Required action →
Find the lines of data that contain the string "closer", then list them.

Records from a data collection
===
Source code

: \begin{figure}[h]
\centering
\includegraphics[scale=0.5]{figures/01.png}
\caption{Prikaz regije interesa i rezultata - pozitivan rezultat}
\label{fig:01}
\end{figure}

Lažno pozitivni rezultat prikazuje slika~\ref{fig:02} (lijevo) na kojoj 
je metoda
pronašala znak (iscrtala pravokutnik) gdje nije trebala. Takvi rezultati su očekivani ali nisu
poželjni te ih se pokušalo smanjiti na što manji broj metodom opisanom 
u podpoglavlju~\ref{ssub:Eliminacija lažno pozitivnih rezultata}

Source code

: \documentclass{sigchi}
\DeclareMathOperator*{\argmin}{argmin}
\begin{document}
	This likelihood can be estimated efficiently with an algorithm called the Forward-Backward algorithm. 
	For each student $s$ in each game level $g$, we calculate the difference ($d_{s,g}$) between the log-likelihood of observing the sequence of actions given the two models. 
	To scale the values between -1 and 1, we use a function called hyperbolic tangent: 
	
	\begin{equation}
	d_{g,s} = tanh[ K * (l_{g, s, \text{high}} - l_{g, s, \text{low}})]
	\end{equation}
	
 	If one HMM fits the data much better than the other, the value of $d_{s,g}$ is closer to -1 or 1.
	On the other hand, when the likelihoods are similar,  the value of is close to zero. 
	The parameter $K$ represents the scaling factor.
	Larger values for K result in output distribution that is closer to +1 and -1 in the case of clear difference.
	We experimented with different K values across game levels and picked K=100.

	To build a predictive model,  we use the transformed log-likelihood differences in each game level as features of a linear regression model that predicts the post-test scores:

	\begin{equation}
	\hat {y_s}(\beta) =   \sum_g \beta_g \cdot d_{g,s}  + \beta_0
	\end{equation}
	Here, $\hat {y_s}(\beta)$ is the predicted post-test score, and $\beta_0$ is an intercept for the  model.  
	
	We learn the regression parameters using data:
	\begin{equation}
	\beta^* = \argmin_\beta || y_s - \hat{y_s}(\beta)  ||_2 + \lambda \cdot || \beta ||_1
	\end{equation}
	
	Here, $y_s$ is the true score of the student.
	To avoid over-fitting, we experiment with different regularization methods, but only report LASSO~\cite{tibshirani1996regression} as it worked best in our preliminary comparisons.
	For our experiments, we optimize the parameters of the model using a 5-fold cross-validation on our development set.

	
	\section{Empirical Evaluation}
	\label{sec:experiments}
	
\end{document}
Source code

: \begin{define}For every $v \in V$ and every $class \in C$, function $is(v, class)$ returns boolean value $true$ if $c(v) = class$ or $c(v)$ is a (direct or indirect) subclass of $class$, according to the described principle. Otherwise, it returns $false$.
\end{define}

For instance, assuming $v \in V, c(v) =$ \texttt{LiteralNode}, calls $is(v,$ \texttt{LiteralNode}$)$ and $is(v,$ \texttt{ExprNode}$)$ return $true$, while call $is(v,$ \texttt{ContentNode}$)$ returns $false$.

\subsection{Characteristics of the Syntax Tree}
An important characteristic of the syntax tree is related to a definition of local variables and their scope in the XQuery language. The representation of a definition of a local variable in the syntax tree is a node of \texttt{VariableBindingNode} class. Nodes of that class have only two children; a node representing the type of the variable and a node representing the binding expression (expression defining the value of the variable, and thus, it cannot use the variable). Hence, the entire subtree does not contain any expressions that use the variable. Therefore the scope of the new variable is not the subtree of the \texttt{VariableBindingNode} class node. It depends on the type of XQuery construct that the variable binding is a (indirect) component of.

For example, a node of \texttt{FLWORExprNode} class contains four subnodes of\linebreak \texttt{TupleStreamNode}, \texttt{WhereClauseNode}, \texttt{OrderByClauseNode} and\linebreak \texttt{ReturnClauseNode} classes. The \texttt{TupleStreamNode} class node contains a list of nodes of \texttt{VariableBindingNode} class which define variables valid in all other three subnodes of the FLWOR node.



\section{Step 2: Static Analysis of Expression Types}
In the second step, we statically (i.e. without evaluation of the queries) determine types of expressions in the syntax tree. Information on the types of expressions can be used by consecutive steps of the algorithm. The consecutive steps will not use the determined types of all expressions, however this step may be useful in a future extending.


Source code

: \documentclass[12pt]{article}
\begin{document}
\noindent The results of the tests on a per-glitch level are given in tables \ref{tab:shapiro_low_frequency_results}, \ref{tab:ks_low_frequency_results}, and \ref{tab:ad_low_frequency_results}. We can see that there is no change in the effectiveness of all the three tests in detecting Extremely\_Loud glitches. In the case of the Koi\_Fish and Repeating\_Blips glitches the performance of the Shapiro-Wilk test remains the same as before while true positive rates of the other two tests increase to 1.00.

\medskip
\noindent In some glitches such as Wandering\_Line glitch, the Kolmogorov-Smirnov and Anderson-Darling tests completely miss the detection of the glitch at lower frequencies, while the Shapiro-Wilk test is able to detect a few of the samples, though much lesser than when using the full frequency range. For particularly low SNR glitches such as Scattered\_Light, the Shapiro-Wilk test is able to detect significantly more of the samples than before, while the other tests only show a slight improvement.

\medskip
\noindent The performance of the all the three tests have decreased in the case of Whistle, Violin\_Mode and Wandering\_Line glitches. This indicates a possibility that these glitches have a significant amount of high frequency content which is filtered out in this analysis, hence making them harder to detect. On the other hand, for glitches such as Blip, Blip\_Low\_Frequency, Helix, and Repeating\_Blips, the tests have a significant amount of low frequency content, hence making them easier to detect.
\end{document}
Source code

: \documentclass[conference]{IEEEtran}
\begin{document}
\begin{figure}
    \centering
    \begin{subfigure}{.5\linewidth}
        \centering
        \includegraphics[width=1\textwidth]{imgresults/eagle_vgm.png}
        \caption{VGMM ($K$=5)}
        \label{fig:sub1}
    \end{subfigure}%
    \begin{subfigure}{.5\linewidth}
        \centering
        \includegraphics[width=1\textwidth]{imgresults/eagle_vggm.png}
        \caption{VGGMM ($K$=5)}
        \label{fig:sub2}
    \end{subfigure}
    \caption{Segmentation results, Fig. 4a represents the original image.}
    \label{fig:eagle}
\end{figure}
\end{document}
===
Answer box →
 	If one HMM fits the data much better than the other, the value of $d_{s,g}$ is closer to -1 or 1.
	Larger values for K result in output distribution that is closer to +1 and -1 in the case of clear difference.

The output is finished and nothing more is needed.